そう考えると、件の発言は短慮であったと言わざるを得ません。
以上が、あの人の発言についての私の意見です。
念のため書き添えておきますが、あの人の考えが正しいとか間違っているとか、そのことを書いたつもりは一切ありません。
あくまでも、私の考えと合う合わないの話をしてみただけですので、悪しからず。
本文に戻ります。
様々な反響を及ぼした件の発言。その反響についても思うところが2、3あるのです。
反響意見としてよく見た「引退の時機は自分で決める」という意見には、私も同感します。
もっとも、その時機すらないかもしれませんけどね。カズ自身がそれを示唆しておられますから。

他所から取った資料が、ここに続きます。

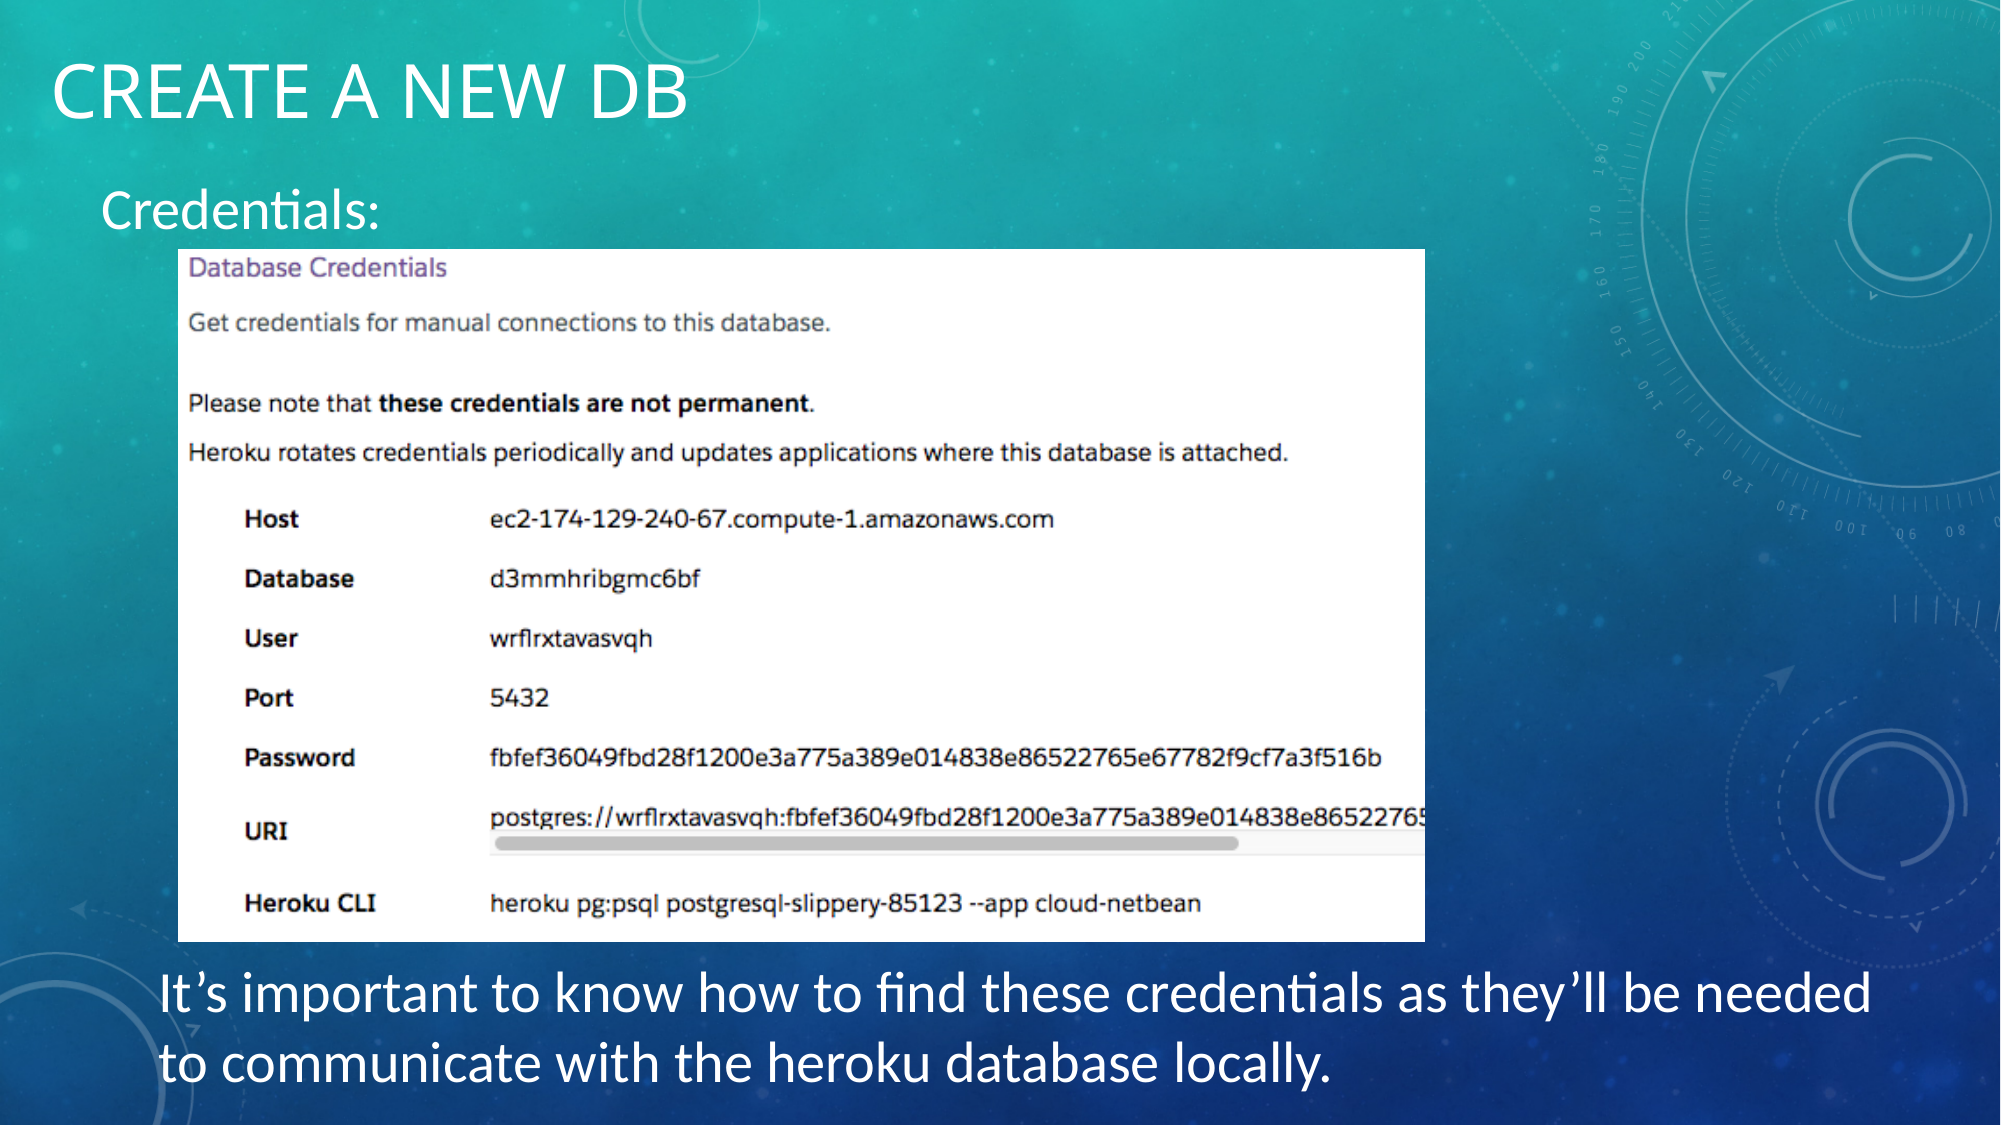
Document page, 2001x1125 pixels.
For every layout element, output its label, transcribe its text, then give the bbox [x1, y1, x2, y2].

私は、もしJリーグに彼の居場所がなくなっても、それこそタイとか、インドとか、どこへでも行って、サッカーを続けていくのではないかと思っています。
ちょっとそんな姿を見てみたい気がしませんか?
それから、あの人の発言から2~3日後に、カズがコメントを出した件について、「さすがはカズ、大人だ!」と称賛する意見が多かったと思います。
私も、それは同感するのですが、ちょっと別のことも考えているのです。
これは想像なのですが、カズが件の発言を伝え聞いたとき、本当はものすごく悔しかったのではないでしょうか。
プロ野球の名選手だったかどうか知らないが、何の権限があって、そのようなことを言われなければならないのか。
カズがそのようなことを一切思わなかったと、誰が言い切れるだろうか、と私は考えたのです。
まあ、私の想像はどうでもいいっちゃいいんです。
少なくともカズは「大人の対応」をしたと思います。それでこの件が収束に向かったのですから、何よりのことだったと思います。
最後に。
彼も横浜FCに来て、丸10年になるのですね。調べてみて驚いたのです。月日の経つのは早いですね。
彼を迎えた横浜FCは、カズから、有形無形の財産を得ることができたのだと思います。
それはゴール数だけでは測れない、素晴らしい財産であるはずです。
サンフレッチェにも、かつてセザール・サンパイオが来てくれました。ウェズレーや戸田和幸、ストヤノフといった、一流のベテラン選手も来てくれて、広島に貢献してくれました。
彼らのような選手たちがクラブに残してくれるものを、我々サッカーファンは、大事にしていかなければならないと思います。
改めて書きます。
カズ選手には、ご自身が納得いくまで、思うようにやっていただきたい。
応援しています。
<追加>
忘れてました。
最後までお読み下さった皆様、ありがとうございました。